Le tracce della corruzione e gli occhi chiusi di fronte ai cambiamenti

EuroNel frattempo si espandeva un livello di corruzione e difesa corporativa incredibile e ottusa di cui si trova continua traccia, con esempi “edificanti” quali i vitalizi pensionistici assicuratisi dai politici senza alcuna considerazione dei principi di equità e di equilibrio economico. Come sia stato possibile che la classe dirigente forgiatasi tra le due guerre mondiali non abbia saputo selezionare degli eredi alla propria altezza è un mistero.
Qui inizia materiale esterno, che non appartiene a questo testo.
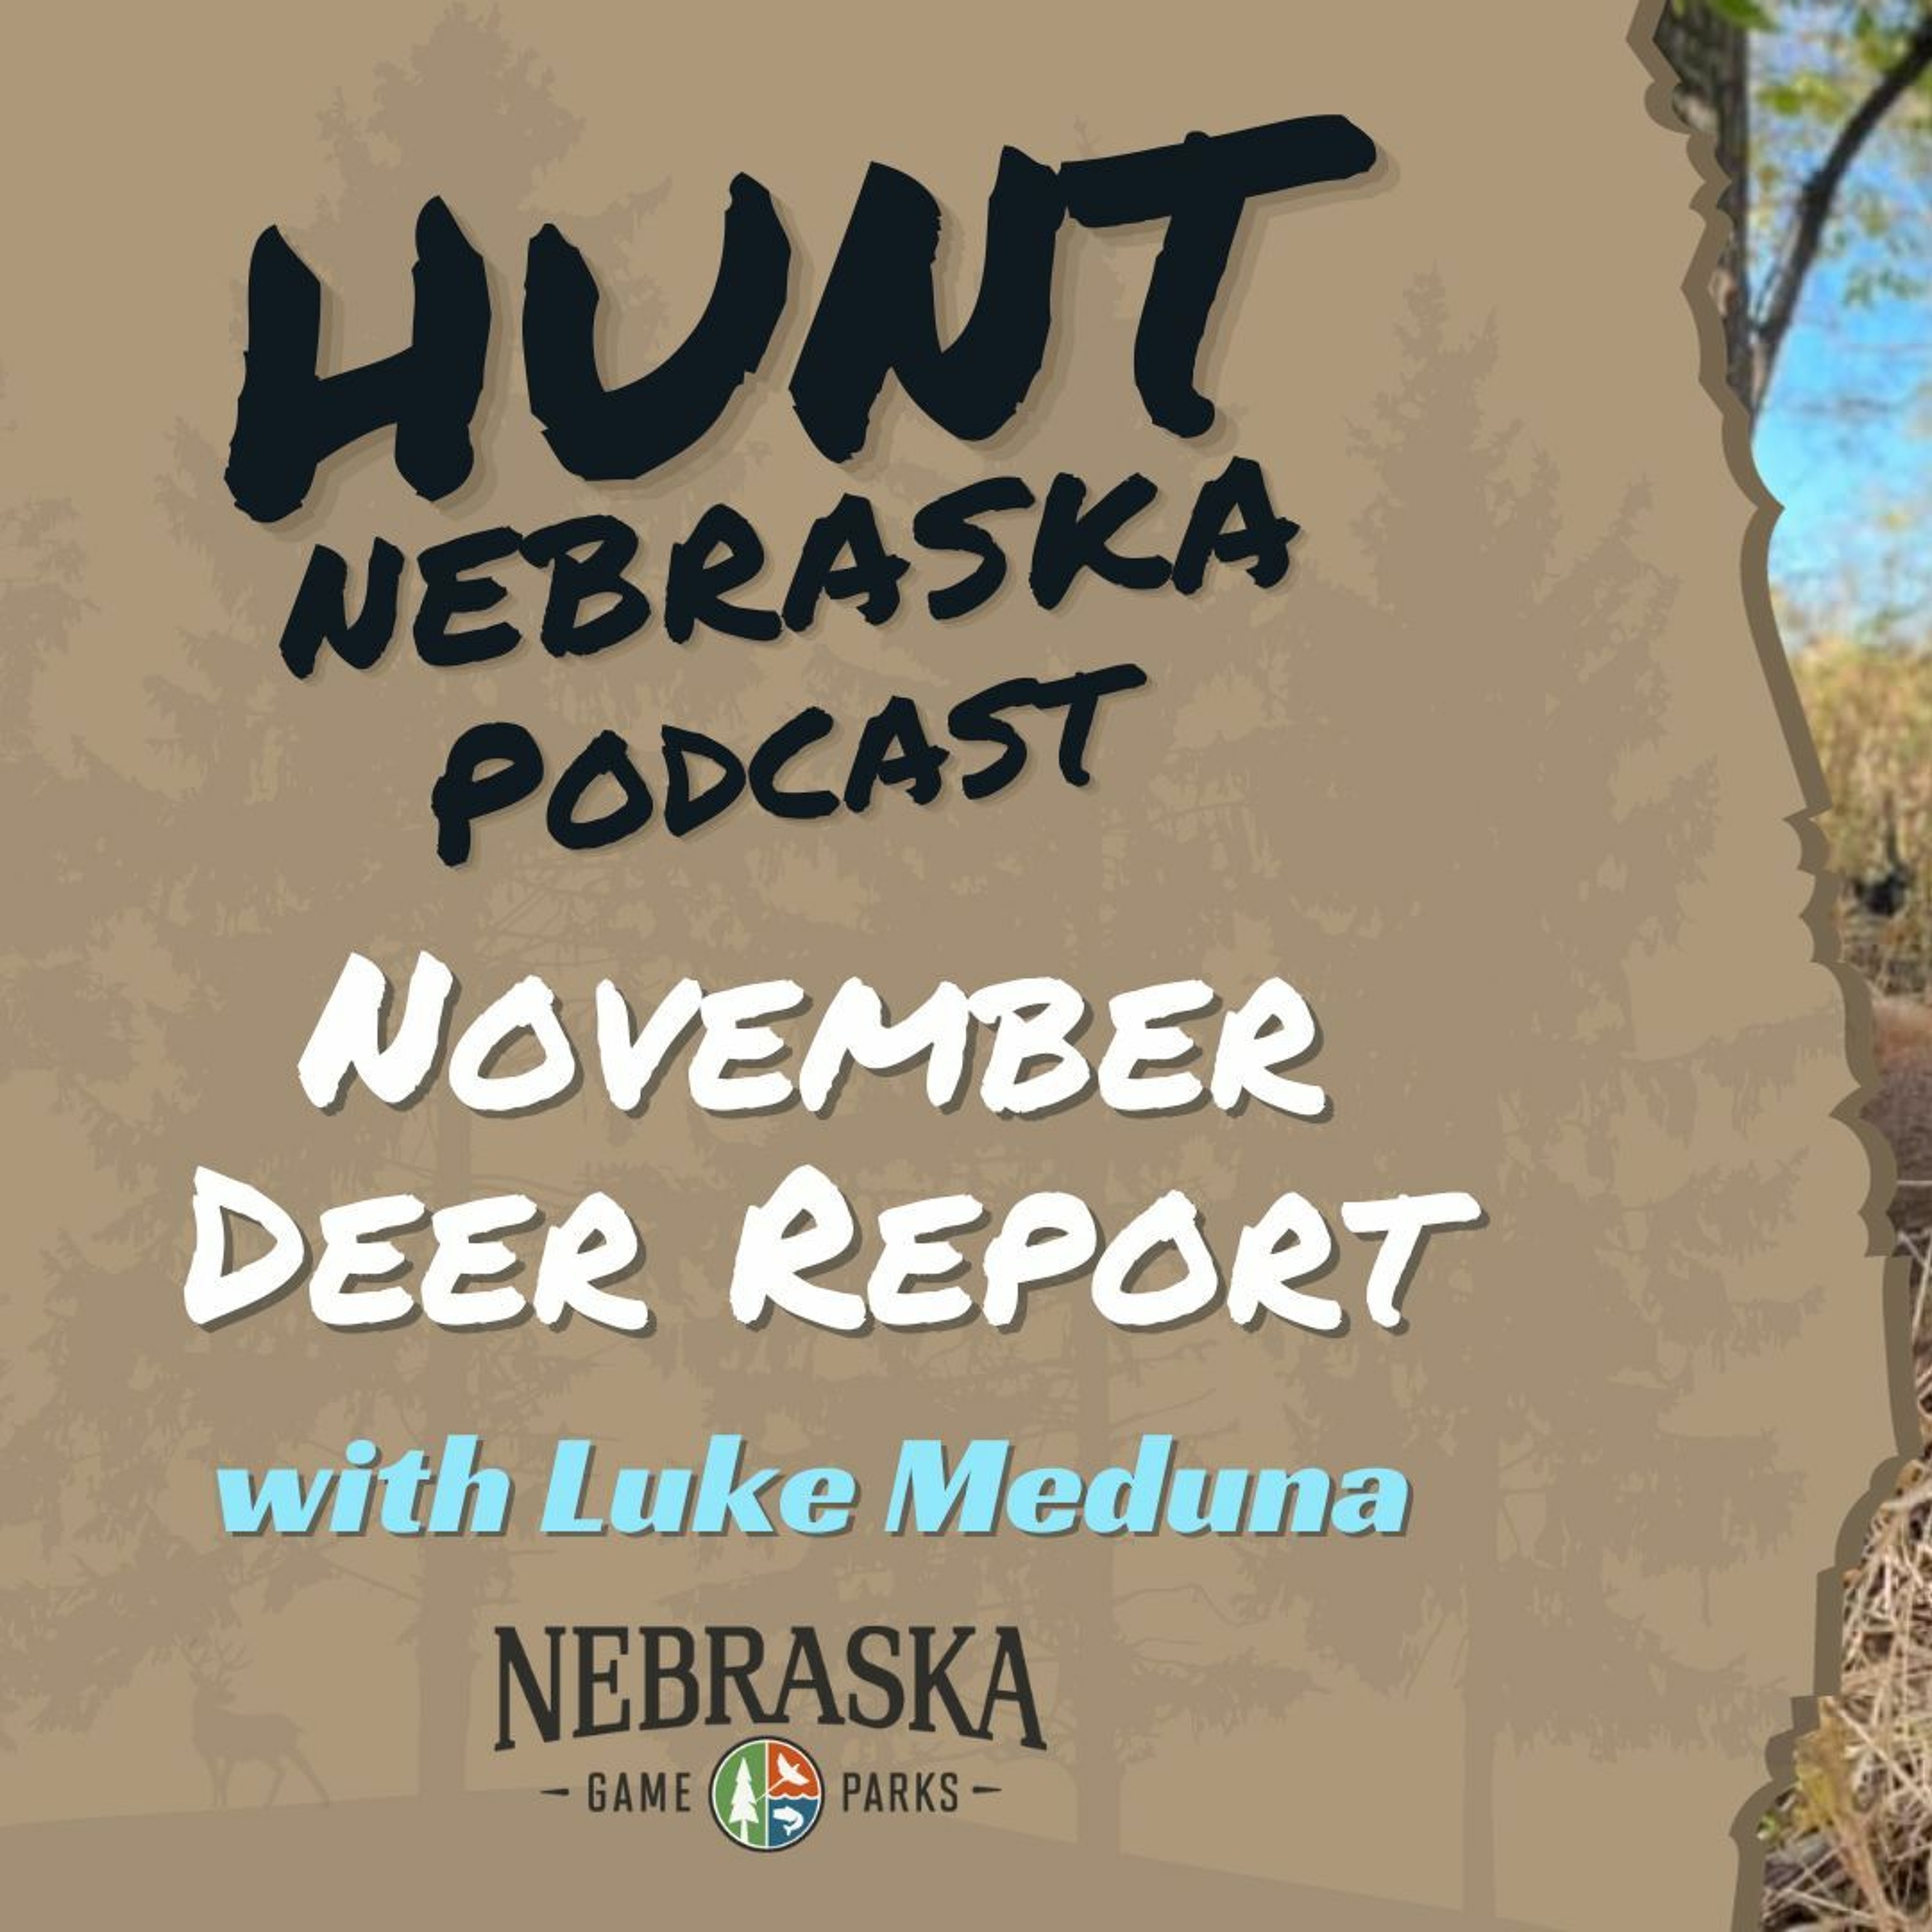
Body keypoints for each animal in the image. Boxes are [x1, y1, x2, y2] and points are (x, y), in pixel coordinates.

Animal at [189, 1641, 329, 1807]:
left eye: (220, 1686)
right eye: (210, 1688)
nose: (232, 1696)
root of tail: (295, 1727)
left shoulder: (231, 1753)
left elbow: (223, 1782)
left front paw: (224, 1806)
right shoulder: (209, 1754)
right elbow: (216, 1782)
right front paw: (214, 1806)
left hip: (277, 1749)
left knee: (293, 1768)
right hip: (279, 1750)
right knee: (295, 1767)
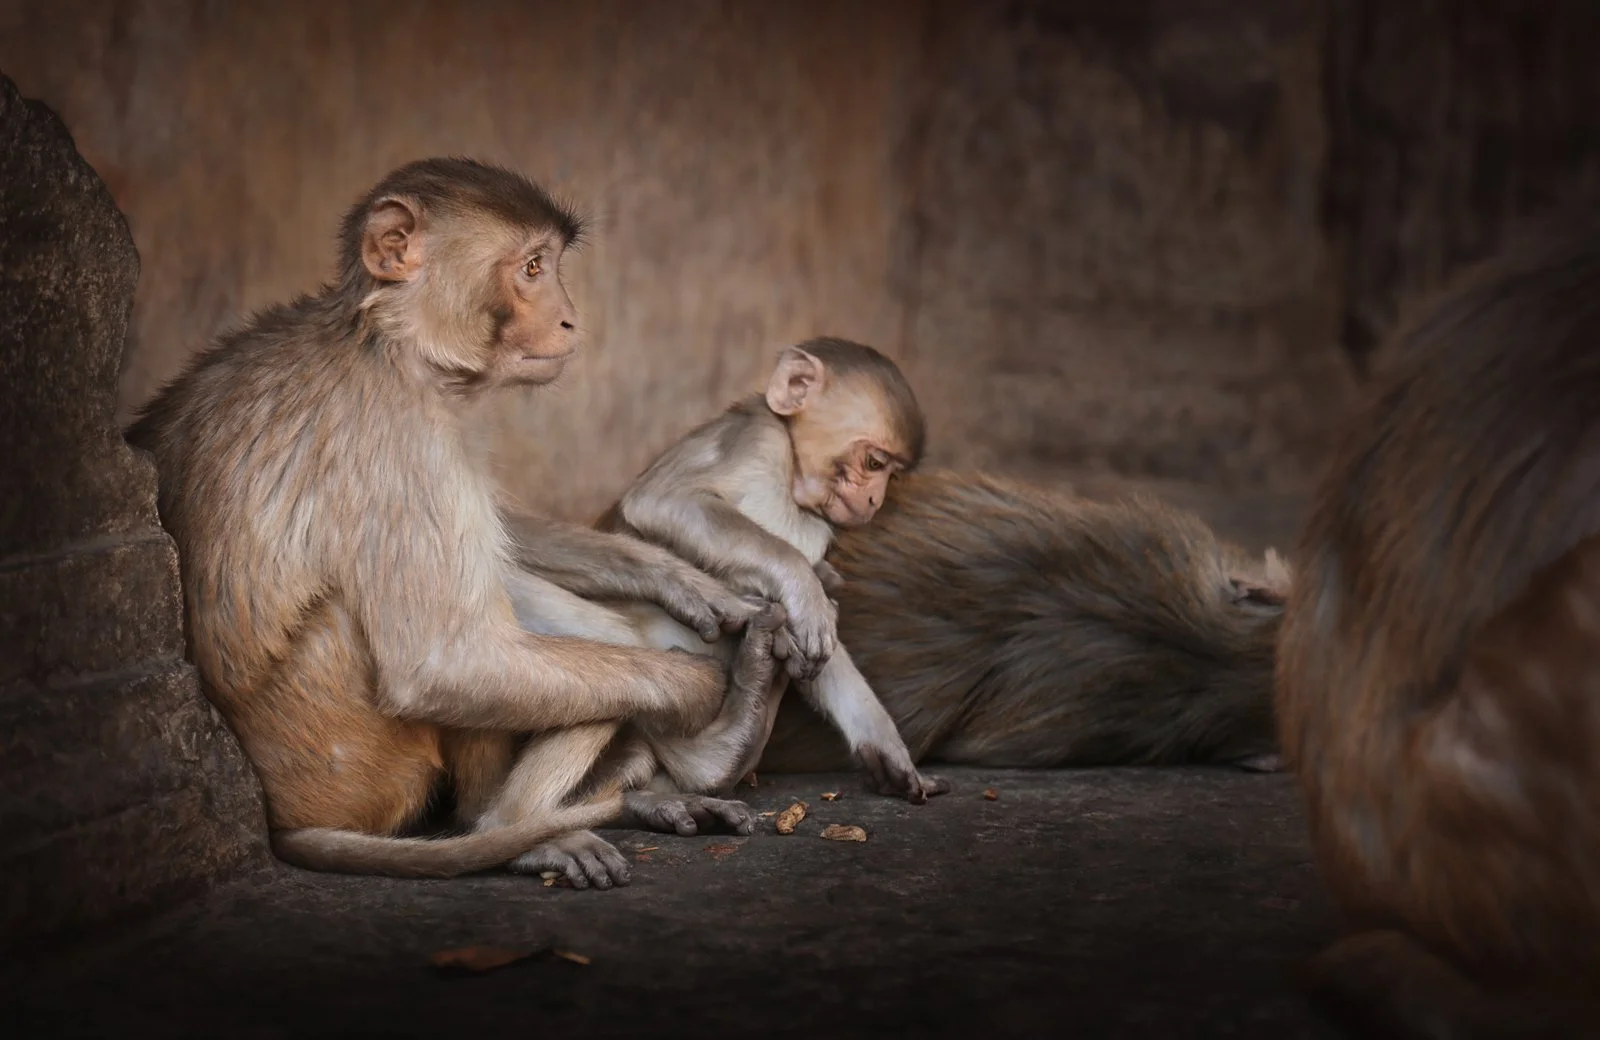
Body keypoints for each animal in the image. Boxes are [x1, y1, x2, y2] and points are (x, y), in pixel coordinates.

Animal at [126, 156, 783, 880]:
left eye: (551, 263)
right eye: (532, 267)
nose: (570, 320)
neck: (384, 341)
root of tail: (281, 818)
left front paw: (679, 581)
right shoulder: (399, 435)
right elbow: (443, 666)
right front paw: (696, 688)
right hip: (351, 760)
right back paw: (511, 823)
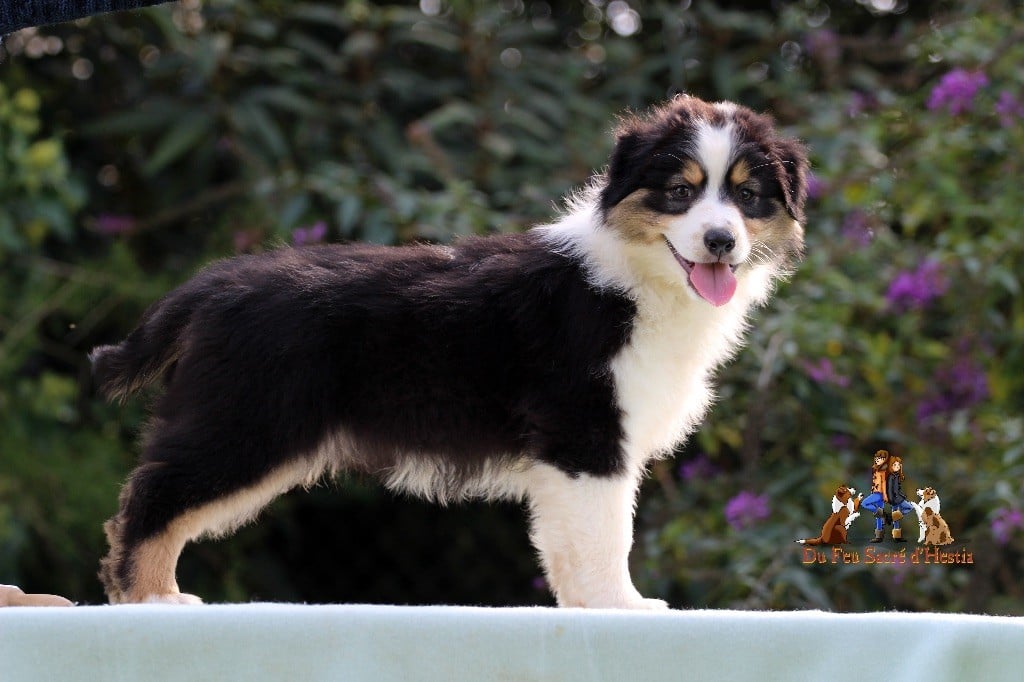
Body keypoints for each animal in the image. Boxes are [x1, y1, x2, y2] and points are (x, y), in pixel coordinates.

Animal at [91, 96, 808, 608]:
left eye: (747, 196)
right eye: (680, 191)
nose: (720, 241)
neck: (634, 279)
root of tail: (212, 285)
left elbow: (571, 540)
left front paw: (591, 607)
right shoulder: (586, 430)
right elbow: (606, 534)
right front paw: (623, 608)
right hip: (247, 420)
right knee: (153, 494)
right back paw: (152, 598)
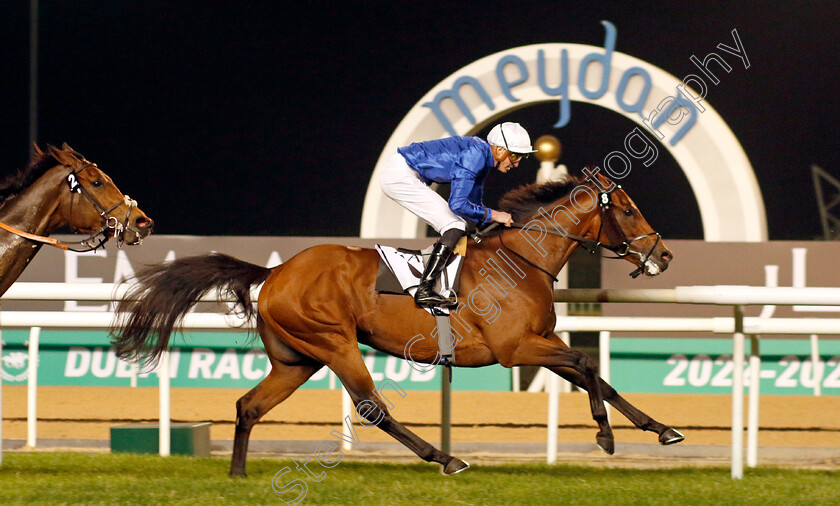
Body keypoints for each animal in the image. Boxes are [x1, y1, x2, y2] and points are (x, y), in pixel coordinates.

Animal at [111, 172, 684, 476]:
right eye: (628, 211)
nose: (665, 255)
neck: (523, 259)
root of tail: (275, 272)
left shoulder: (539, 340)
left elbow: (598, 376)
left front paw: (661, 429)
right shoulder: (516, 348)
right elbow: (587, 363)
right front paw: (606, 436)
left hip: (297, 360)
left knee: (248, 406)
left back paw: (237, 473)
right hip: (335, 343)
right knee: (371, 407)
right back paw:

Chiusi gli occhi di fronte ai cambiamenti necessari abbiamo preferito gonfiare il debito pubblico a dismisura rinviando la risoluzione dei problemi a un futuro indefinito.

La vicenda euro

Una parte della classe dirigente italiana ha sperato che vincolandosi all’area euro gli italiani fossero costretti a modificare il proprio comportamento e sotto il vincolo europeo fossero capaci di cambiare questa deriva corporativa distruttiva ed evitare la pratica delle continue svalutazioni competitive che potevano portarci ad una crisi del debito in stile argentino. Purtroppo il dividendo dell’euro, il crollo dei tassi di interesse sul debito pubblico, non è stato usato per ridurre l’ammontare del debito, ma al contrario per mantenere lo status quo. Nessun comportamento virtuoso si è innescato e allora abbiamo via via sacrificato larga parte del nostro apparato industriale, dapprima con privatizzazioni necessarie da un punto di vista finanziario ma deleterie per le prospettive industriali del paese, e poi, una volta scoppiata la crisi del 2008 con una fortissimo processo di de-industrializzazione che ci ha portati alla regressione della produzione industriale degli ultimi anni. Il tutto mentre entravano nel processo economico mondiale moltissimi paesi prima assenti e la Germania si fregava le mani vedendo che il suo principale competitor europeo era bloccato in un angolo.

E ora?

Abbiamo pagato il prezzo del biglietto per entrare nell’euro e ci siamo rifiutati di pagare il prezzo per restarci vantaggiosamente. Invece lo abbiamo pagato per restarci con grande sofferenza. Uscire ora dall’euro sembra impossibile e ci graverebbe di ulteriori costi proibitivi, proseguire nell’attuale stagnazione pone rischi molto elevati di tenuta degli equilibri politici e sociali. Non ci resta che sperare che la crisi economica che sta colpendo la Germania la induca a sostenere il cambiamento della politica economica europea. Le riforme strutturali sono essenziali, ma non si possono realizzare dentro una recessione economica. Noi abbiamo ragione a chiedere la fine dell’austerità, ma saremo capaci di non rinviare per l’ennesima volta le riforme strutturali necessarie per competere sulla scala economica mondiale?